> [Problem details] Scan the material below and report how many lines include the string "order"; nothing else belongs in the reply.

----

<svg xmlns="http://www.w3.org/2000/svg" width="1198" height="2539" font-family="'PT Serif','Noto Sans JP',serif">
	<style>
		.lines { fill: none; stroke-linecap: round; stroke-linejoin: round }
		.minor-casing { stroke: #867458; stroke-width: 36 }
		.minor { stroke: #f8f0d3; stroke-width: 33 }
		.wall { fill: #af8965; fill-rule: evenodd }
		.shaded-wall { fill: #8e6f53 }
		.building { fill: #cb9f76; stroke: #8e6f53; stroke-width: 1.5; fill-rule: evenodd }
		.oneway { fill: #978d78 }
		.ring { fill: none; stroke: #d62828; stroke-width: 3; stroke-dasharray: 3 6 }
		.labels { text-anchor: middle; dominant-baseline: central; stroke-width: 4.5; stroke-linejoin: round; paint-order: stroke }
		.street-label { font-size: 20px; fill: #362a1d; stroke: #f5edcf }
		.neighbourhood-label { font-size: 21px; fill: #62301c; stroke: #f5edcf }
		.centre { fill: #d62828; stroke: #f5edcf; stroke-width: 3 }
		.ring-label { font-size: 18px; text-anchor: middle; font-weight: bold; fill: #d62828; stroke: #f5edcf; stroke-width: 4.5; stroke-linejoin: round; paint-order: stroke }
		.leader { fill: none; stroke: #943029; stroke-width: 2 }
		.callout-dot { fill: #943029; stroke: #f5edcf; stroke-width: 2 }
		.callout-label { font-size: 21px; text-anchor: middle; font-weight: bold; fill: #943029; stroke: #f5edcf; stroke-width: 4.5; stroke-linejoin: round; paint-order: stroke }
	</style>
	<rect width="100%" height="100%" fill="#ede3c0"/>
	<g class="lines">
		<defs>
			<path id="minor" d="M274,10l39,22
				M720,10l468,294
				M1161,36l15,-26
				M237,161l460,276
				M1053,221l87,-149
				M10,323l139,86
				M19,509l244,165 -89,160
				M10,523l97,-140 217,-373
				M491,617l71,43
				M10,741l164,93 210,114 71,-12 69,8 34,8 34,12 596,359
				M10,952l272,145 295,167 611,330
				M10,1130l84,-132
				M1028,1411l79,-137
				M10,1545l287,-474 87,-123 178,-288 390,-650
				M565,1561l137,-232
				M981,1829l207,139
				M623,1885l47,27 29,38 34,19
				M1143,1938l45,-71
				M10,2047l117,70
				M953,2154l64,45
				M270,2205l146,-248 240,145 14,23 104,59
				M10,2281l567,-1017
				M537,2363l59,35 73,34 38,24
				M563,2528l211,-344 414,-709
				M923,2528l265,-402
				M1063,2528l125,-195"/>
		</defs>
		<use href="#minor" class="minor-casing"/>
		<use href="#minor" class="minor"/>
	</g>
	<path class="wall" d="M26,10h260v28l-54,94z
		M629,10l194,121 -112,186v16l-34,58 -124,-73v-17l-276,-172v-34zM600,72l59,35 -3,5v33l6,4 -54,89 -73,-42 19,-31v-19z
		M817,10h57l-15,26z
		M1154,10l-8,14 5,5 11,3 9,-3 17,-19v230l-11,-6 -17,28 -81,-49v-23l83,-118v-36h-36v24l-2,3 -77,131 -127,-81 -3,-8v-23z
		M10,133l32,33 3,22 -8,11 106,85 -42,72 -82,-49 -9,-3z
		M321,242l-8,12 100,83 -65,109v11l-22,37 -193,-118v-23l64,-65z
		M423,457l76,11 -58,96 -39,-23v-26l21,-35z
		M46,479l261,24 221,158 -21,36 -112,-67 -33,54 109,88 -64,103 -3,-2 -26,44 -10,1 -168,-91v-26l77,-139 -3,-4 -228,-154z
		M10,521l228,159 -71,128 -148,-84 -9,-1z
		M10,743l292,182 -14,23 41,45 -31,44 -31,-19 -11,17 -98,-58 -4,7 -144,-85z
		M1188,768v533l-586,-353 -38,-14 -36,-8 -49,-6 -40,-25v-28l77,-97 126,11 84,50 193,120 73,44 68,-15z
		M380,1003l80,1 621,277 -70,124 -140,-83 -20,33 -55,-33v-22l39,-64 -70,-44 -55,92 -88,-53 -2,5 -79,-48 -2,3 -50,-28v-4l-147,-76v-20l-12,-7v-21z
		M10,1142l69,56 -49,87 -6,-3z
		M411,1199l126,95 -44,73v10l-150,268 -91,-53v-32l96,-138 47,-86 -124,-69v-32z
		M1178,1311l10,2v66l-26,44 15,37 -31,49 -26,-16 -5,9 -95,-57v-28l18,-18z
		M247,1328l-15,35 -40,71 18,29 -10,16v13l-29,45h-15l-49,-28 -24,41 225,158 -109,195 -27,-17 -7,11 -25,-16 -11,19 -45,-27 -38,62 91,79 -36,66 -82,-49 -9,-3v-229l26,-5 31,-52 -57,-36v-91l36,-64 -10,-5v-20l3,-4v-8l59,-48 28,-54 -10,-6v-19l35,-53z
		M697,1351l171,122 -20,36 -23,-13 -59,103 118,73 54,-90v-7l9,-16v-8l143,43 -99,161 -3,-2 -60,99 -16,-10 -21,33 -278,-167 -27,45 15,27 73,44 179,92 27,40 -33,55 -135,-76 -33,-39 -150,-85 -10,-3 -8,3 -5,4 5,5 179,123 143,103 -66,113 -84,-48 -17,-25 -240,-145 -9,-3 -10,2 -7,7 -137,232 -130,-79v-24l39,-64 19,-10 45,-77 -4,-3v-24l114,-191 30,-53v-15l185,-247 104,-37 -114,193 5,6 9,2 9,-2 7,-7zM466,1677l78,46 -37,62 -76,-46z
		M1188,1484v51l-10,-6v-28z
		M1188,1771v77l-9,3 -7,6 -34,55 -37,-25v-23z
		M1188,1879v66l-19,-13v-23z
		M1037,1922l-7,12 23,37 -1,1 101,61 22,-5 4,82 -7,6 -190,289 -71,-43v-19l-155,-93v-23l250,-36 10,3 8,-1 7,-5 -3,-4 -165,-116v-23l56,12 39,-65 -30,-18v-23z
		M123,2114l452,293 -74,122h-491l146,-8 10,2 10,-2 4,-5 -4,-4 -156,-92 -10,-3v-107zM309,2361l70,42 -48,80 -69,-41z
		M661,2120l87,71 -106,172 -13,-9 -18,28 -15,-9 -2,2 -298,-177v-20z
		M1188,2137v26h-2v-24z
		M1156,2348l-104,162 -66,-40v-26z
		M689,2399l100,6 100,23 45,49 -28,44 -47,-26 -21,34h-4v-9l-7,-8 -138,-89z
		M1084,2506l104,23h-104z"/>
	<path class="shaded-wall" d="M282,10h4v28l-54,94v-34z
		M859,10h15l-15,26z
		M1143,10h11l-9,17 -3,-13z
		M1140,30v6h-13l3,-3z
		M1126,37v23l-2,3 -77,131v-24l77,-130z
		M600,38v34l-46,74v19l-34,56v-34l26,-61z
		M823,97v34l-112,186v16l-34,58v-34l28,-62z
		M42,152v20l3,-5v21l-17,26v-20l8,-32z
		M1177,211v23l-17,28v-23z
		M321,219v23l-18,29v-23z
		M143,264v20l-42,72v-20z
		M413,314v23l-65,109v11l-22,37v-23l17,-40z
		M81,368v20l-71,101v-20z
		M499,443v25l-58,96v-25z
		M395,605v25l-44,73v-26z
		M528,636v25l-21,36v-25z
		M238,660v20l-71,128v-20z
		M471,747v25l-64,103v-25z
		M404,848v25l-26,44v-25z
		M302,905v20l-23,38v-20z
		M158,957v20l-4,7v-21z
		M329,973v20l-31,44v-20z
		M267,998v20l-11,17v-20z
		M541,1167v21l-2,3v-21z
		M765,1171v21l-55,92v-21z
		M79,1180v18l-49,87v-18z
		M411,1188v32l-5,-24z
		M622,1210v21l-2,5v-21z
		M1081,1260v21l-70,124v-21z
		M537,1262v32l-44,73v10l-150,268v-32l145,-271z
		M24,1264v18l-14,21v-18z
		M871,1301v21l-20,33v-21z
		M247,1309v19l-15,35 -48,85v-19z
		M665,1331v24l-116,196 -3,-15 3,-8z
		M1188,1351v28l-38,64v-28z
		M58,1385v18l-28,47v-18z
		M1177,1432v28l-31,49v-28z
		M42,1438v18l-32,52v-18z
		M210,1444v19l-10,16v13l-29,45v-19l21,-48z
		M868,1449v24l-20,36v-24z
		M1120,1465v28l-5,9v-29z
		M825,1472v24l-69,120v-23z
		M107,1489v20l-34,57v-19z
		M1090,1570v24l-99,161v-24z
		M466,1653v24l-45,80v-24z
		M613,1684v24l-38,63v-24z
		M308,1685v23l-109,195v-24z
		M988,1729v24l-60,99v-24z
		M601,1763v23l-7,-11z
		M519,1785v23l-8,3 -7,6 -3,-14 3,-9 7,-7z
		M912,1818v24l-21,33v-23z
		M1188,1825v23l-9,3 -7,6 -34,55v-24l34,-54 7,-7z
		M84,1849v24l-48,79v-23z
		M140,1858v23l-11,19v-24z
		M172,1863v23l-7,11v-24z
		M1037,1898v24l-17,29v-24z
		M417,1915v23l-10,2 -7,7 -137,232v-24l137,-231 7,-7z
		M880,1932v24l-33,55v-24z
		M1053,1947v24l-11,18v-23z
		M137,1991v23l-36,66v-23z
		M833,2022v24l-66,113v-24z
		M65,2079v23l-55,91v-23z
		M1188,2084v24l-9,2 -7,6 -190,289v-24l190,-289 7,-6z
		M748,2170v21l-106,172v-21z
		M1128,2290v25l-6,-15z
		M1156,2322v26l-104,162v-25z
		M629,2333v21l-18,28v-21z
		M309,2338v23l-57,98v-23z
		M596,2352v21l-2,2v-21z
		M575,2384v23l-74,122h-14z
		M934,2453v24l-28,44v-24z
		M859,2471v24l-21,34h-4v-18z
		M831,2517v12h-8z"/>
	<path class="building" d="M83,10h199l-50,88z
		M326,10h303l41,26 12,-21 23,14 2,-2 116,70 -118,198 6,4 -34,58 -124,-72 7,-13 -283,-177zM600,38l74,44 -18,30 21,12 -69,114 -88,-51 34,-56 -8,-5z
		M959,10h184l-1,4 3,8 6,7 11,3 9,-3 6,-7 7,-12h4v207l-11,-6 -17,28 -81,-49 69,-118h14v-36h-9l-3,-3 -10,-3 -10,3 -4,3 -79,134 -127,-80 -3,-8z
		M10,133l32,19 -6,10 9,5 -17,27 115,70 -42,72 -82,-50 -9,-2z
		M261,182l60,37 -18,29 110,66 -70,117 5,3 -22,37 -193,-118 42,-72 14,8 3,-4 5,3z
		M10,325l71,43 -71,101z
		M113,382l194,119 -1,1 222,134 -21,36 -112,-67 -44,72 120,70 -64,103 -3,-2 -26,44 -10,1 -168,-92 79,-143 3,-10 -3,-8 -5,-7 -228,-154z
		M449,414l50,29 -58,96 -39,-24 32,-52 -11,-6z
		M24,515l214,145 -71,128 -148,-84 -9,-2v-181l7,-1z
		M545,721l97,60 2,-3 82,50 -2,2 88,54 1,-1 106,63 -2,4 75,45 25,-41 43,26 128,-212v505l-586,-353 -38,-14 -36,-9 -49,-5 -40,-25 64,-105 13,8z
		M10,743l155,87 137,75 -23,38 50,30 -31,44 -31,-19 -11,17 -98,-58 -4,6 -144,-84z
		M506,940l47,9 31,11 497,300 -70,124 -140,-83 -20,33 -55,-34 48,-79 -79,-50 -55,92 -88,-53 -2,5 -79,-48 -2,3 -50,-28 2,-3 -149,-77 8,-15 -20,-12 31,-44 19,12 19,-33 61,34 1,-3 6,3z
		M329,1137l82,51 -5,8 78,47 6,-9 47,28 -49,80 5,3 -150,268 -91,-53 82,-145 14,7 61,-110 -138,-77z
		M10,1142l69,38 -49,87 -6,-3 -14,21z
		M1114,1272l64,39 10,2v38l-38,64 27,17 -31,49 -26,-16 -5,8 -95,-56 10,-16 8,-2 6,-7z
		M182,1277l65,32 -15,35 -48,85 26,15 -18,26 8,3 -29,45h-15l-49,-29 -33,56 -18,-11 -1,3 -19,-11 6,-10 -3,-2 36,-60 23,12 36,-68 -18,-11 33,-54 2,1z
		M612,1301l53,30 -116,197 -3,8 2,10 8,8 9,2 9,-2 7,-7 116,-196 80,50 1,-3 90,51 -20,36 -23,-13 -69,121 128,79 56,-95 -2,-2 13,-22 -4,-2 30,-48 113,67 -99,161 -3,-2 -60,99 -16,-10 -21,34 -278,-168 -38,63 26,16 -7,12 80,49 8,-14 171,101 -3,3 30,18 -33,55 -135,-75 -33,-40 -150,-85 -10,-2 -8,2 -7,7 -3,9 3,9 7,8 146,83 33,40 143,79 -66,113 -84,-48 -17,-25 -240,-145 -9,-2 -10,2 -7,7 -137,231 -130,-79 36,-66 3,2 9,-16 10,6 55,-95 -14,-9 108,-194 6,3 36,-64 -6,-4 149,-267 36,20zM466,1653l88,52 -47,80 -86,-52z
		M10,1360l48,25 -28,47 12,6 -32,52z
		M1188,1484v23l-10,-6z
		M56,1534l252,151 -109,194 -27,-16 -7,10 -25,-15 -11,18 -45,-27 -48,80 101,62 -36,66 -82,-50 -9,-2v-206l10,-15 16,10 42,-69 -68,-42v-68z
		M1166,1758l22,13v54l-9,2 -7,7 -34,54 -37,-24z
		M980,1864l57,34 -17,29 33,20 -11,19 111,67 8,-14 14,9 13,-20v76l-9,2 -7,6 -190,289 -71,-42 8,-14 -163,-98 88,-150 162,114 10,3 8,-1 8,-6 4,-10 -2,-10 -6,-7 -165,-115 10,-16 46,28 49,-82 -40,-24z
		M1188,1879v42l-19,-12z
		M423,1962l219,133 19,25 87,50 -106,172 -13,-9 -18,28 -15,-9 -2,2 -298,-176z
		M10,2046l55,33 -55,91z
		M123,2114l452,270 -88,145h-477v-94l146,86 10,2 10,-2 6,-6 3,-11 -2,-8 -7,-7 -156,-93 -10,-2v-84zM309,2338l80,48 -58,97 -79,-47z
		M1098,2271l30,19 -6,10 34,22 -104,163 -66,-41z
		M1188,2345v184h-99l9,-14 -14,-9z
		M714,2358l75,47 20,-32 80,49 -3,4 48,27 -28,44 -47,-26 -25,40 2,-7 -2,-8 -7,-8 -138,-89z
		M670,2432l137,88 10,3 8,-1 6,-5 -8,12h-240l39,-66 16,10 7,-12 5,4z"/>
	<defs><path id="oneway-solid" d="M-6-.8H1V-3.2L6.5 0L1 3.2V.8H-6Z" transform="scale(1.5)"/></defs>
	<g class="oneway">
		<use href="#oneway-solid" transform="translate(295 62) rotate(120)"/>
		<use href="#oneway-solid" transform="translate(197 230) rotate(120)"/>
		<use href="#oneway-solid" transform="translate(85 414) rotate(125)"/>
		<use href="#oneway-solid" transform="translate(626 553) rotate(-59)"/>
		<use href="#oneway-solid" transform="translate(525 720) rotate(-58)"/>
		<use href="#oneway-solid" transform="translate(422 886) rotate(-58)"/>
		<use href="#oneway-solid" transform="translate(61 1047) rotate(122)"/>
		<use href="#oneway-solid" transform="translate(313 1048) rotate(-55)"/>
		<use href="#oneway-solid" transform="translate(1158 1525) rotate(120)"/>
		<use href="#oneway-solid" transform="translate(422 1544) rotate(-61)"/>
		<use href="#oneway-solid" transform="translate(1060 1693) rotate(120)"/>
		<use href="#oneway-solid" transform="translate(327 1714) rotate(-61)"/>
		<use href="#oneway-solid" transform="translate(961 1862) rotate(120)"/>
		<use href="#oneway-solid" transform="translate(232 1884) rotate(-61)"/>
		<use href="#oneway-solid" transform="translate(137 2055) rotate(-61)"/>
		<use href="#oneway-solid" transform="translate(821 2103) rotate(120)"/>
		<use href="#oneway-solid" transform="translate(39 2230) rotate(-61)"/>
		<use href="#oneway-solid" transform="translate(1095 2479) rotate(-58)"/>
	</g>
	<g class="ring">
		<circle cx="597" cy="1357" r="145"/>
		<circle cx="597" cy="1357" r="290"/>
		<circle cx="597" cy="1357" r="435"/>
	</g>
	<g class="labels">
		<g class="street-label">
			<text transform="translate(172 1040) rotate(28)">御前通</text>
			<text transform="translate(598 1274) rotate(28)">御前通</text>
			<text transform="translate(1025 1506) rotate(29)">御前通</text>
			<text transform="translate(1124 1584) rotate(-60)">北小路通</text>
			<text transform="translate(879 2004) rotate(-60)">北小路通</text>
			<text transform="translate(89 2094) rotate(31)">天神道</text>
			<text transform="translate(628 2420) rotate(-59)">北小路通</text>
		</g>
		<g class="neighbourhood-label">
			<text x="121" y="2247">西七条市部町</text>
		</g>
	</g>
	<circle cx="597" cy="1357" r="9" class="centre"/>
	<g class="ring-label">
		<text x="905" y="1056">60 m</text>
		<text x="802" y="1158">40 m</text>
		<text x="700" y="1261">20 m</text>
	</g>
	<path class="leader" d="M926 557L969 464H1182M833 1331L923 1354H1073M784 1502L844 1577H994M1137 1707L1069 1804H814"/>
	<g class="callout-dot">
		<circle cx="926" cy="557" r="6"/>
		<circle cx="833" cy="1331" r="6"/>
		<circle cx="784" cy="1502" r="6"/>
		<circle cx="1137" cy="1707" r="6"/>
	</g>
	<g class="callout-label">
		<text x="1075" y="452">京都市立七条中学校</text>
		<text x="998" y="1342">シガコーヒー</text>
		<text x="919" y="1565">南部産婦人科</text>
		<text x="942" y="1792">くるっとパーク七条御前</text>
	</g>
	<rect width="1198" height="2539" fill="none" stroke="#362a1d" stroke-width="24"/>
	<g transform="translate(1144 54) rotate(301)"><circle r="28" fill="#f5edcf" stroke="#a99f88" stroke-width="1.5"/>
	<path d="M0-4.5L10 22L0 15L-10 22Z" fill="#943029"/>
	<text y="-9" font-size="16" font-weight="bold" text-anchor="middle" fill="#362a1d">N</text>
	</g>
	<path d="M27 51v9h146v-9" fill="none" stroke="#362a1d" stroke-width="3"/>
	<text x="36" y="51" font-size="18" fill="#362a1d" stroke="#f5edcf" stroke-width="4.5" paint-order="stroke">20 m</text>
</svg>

----

> [Result below] 4